◆ **WORK ITEM**: Copy the forum thread on using Solr as a RAG retriever word for word, from "def embed_query(self, text: str)" to "your http://server-insight/embeddings/ endpoint.".

◆ **PAGE EXCERPT**:
^^^^

Search code examples
pythonsolrfastapilangchain

How to use Solr as retriever in RAG


I want to build a RAG (Retrieval Augmented Generation) service with LangChain and for the retriever I want to use Solr. There is already a python package eurelis-langchain-solr-vectorstore where you can use Solr in combination with LangChain but how do I define server credentials? And my embedding model is already running on a server. I thought something like this but I don't know

import requests
from eurelis_langchain_solr_vectorstore import Solr

embeddings_model = requests.post("http://server-insight/embeddings/")


solr = Solr(embeddings_model, core_kwargs={
        'page_content_field': 'text_t',  # field containing the text content
        'vector_field': 'vector',        # field containing the embeddings of the text content
        'core_name': 'langchain',        # core name
        'url_base': 'http://localhost:8983/solr' # base url to access solr
    })  # with custom default core configuration


retriever = solr.as_retriever()

Solution

  • For the first question: For basic credentials you can send them in the url with the login:password@ pattern

    http://localhost:8983/solr => http://login:password@localhost:8983/solr

    For the second one: to use your embeddings server you need to provide the Solr vector store with a class inheriting from langchain_core.embeddings.embeddings.Embeddings

    it must then implement both

    def embed_documents(self, texts: List[str]) -> List[List[float]]:
        """Embed search docs."""
    

    and

    def embed_query(self, text: str) -> List[float]:
        """Embed query text."""
    

    in both methods you can use your http://server-insight/embeddings/ endpoint.

    First method is used at indexing time and is intended to work with a list of text and return a list of embeddings

    second one is used at query time and is intended to work with a single text and return a single embedding (a single list of float)

^^^^

◆ **DATA FOR ANALYSIS**:
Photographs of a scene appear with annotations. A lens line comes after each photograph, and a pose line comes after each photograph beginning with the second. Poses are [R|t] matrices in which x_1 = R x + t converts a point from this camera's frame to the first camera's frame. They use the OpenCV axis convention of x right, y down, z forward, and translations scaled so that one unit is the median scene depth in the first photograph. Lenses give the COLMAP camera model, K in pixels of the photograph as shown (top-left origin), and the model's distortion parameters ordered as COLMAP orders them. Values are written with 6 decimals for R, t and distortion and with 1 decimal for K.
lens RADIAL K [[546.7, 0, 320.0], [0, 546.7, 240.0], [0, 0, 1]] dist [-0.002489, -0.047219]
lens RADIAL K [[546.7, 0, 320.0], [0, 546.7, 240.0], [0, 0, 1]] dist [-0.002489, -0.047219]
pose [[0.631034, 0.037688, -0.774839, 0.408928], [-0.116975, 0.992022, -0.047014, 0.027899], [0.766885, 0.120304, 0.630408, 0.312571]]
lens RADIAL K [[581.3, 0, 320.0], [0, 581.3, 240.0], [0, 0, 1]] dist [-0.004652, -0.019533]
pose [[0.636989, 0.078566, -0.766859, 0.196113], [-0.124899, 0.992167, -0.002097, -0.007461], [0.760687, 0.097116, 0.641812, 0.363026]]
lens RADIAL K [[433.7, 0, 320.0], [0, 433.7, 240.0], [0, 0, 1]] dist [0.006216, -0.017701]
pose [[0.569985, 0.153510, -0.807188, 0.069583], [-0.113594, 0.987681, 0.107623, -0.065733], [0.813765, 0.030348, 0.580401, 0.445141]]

^^^^

◆ **TASK SOLUTION**:
def embed_query(self, text: str) -> List[float]:
        """Embed query text."""
    

    in both methods you can use your http://server-insight/embeddings/ endpoint.